Task details
Return the data below unaltered, but strip out the pictures.

Supplied data
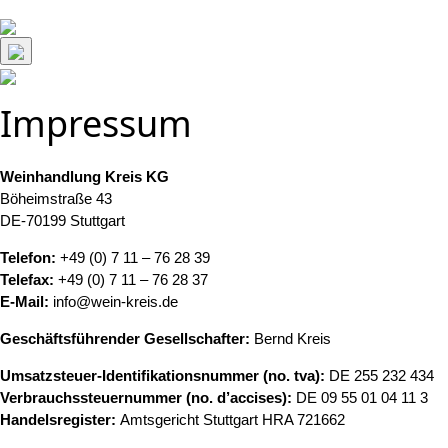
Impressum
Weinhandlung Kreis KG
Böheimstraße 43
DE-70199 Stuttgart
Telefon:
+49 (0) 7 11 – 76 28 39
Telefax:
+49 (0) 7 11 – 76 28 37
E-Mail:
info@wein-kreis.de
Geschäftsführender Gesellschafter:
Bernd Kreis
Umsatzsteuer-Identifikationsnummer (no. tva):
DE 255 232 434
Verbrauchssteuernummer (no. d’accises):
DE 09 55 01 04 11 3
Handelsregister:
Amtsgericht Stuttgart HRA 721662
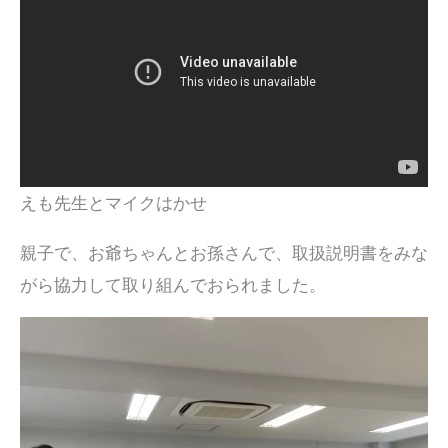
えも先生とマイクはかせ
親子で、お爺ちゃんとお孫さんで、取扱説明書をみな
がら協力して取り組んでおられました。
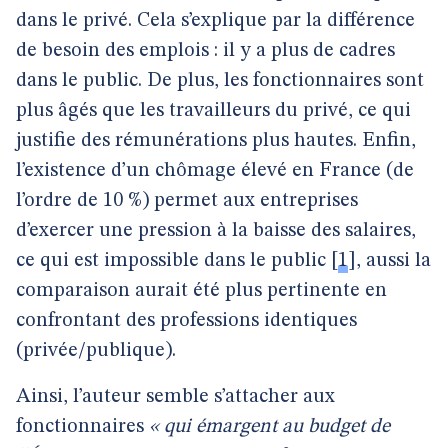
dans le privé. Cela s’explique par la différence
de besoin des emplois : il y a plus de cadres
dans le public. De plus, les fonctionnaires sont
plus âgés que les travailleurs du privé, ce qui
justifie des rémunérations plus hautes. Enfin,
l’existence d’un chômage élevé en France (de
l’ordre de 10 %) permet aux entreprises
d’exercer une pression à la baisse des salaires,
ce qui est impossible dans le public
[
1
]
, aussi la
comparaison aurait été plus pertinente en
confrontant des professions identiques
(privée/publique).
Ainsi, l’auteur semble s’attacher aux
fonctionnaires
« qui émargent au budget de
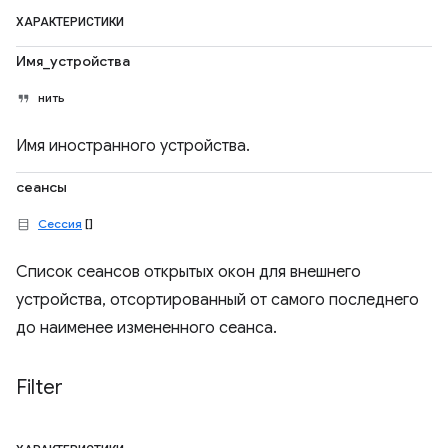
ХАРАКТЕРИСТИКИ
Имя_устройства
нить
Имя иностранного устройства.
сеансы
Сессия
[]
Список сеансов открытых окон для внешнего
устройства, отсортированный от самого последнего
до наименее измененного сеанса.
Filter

Task result
Impressum
Weinhandlung Kreis KG
Böheimstraße 43
DE-70199 Stuttgart
Telefon:
+49 (0) 7 11 – 76 28 39
Telefax:
+49 (0) 7 11 – 76 28 37
E-Mail:
info@wein-kreis.de
Geschäftsführender Gesellschafter:
Bernd Kreis
Umsatzsteuer-Identifikationsnummer (no. tva):
DE 255 232 434
Verbrauchssteuernummer (no. d’accises):
DE 09 55 01 04 11 3
Handelsregister:
Amtsgericht Stuttgart HRA 721662
えも先生とマイクはかせ
親子で、お爺ちゃんとお孫さんで、取扱説明書をみな
がら協力して取り組んでおられました。
dans le privé. Cela s’explique par la différence
de besoin des emplois : il y a plus de cadres
dans le public. De plus, les fonctionnaires sont
plus âgés que les travailleurs du privé, ce qui
justifie des rémunérations plus hautes. Enfin,
l’existence d’un chômage élevé en France (de
l’ordre de 10 %) permet aux entreprises
d’exercer une pression à la baisse des salaires,
ce qui est impossible dans le public
[
1
]
, aussi la
comparaison aurait été plus pertinente en
confrontant des professions identiques
(privée/publique).
Ainsi, l’auteur semble s’attacher aux
fonctionnaires
« qui émargent au budget de
ХАРАКТЕРИСТИКИ
Имя_устройства
нить
Имя иностранного устройства.
сеансы
Сессия
[]
Список сеансов открытых окон для внешнего
устройства, отсортированный от самого последнего
до наименее измененного сеанса.
Filter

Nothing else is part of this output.